Tiffany erklärt die Boutique an der via Condotti, die Laura von Russo geschenkt bekommen hat, als wahre Goldmine. Sandro  verliebt sich in den Vamp Laura, auch wenn er um ihre Verwicklungen in Erpressung und schäbige Geschäfte weiß. Tiffany besucht er noch immer, doch da kommt er bereits aus Lauras Bett.
Tiffanys Anmut und Warmherzigkeit haben keine Chance gegen die kalkulierten Reize der Stripperin Laura. Femi Benussi ist eine gute Schauspielerin, die sich leider viel zu oft nackt präsentieren muss in Bettszenen mit Stafford und mit Alberto de Mendoza als Russo. Mit Lauras rein wirtschaftlichem Dilemma, Russo nicht für Sandro verlassen zu können, verliert der Thriller zugunsten des Melodramas an Spannung.

Lauras Egoismus lässt Femi Benussis Figur trotz aller Erklärungsversuche als Opfer gesellschaftlicher Zwänge vulgär erscheinen.
Tiffany ist hingegen emanzipiert. Als Fotografin ist sie immerhin so erfolgreich, dass die Erwähnung ihres Namens für Sandro Respekt bei Russo verschafft. Sie braucht kein Geschenk wie eine Boutique.

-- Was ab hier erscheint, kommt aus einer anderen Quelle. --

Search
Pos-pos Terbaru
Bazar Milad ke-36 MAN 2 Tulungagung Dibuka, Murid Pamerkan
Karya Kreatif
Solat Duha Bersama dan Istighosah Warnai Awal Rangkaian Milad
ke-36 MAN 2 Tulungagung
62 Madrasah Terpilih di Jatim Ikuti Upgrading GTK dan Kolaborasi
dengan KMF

Ihre Aufrichtigkeit macht Claude Jades Tiffany zur einzigen sympathischen Figur des Films, denn selbst die undankbar passive Rolle des von Michel Constantin („Das Loch“) gespielten Inspektor Palma lässt sich am Ende von Russo täuschen.
Ihre einzige Abhängigkeit ist ihre Freundschaft zu Frederick Staffords Sandro.

Sandro pflegt wiederholt seine Wunden bei Tiffany, die ihm inzwischen – die eigene Enttäuschung hinter einem Lächeln verbergend – Ratschläge bei seinem Liebeskummer mit Laura gibt.
Als Sandro den Mörder kennt – es ist Lauras verdorbener Bruder Mario – kündigt Tiffany an, Rom zu verlassen. „Es ist eine Stadt ohne Seele, finde ich. Es ist mir hier zu kalt geworden“, begründet sie beim Abschiedskuss ihren Weggang nach Südamerika.

Am bitteren Ende wird Sandro, nachdem Russo ihm Drogen untergeschoben hat, verhaftet und Laura, die bei Russo bleibt, wandert reich und traurig die via Condotti  hinab.
„Man bedauert es, die anmutige Claude Jade nur das Notwendigste spielen zu sehen. Als sie ankündigt, Rom zu verlassen, sollte der Zuschauer es ihr gleichtun und den Saal verlassen“, schreibt „Écran“ zur französischen Premiere des Films.

Und nach Tiffanys Abreise? Claude Jade behält Restaurantbesuche mit Michel Constantin in Trastevere und den freundlichen Regisseur Germán Lorente in guter Erinnerung. Und Frederick Stafford findet, dass  Claude Jades Art zu spielen, reifer sei und sich verbessert habe.

So wie Tiffany im Film Rom in Richtung Südamerika verlässt, tut es auch Claude Jade – sie fliegt nach ihrem römischen Intermezzo zu Bernard nach Brasilien.